▸ **EXCERTO**:
┄┄┄┄┄┄┄┄┄┄┄┄┄┄┄┄┄┄┄┄

“Numa das lojas-âncora de
um Centro Comercial, em Coimbra, uma cliente habitual parte desafortunadamente
uma peça de porcelana exposta numa das vitrinas. Logo ali lhe exigiram que a pagasse.
Inconformada, resolve impugnar a decisão. Remeteram-na para a sede. Da sede
reconduziram-na para a gerente de loja. Indagou-se se não havia seguro para
cobrir eventos de natureza idêntica. Que havia um seguro multirriscos que cobre
tão só o desabamento do tecto ou eventos semelhantes.
Estranhíssima a situação,
para além de outros episódios semi-rocambolescos.
Pergunta-se: cabe aos
consumidores suportar estes riscos?!”
Apreciada a factualidade,
cumpre dizer o que se nos oferece:
1. Regra
geral, danos do estilo, de sua natureza involuntários, estão cobertos ou pelos
encargos gerais das empresas ou por seguros que se repercutem naturalmente nos
preços, no quadro de uma gestão criteriosa que é a que lhes deve presidir, seja
qual for a sua dimensão.
2. Não
se trata obviamente de algo que haja de imputar-se aos clientes “causadores” de
tais “estragos”.
3. A
menos que se trate de algo deliberado em que, para além do crime de dano, há
necessariamente responsabilidade patrimonial que o causante assumirá
indubitavelmente.
4. Com
efeito, a tutela da propriedade privada, consignada no artigo 62 da
Constituição da República, importa que o dano se enquadre na moldura do artigo
212 do Código Penal.
5. Um
tipo criminal do jaez deste envolve as condutas de destruir, no todo ou em
parte, danificar, desfigurar ou tornar não utilizável coisa ou animal alheio:
cominado com pena de prisão até 3 anos ou multa.
6. Não
se entende que no quadro de uma política comercial adequada se impute ao
cliente a responsabilidade por prejuízos desta natureza e no jogo do “empurra”
se obrigue, afinal, o consumidor a “andar de Herodes para Pilatos” para
resolver o problema da restituição do valor que teve de despender para cobrir o
prejuízo causado.

┄┄┄┄┄┄┄┄┄┄┄┄┄┄┄┄┄┄┄┄

▸ **DADOS BRUTOS**:
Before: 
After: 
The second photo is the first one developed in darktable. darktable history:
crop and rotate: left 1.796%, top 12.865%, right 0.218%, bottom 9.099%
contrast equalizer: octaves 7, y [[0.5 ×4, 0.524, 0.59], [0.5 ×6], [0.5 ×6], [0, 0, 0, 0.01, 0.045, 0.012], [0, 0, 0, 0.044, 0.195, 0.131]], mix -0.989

┄┄┄┄┄┄┄┄┄┄┄┄┄┄┄┄┄┄┄┄

▸ **TAREFAS A RESOLVER**:
- A) Enumere as condutas que, segundo o excerto, integram o tipo criminal de dano.
- B) De acordo com o excerto, que pena está cominada para o tipo criminal de dano?

▸ **SOLUÇÕES POR ORDEM**:
- A) Destruir, no todo ou em parte; danificar; desfigurar; tornar não utilizável coisa ou animal alheio.

- B) Pena de prisão até 3 anos ou multa.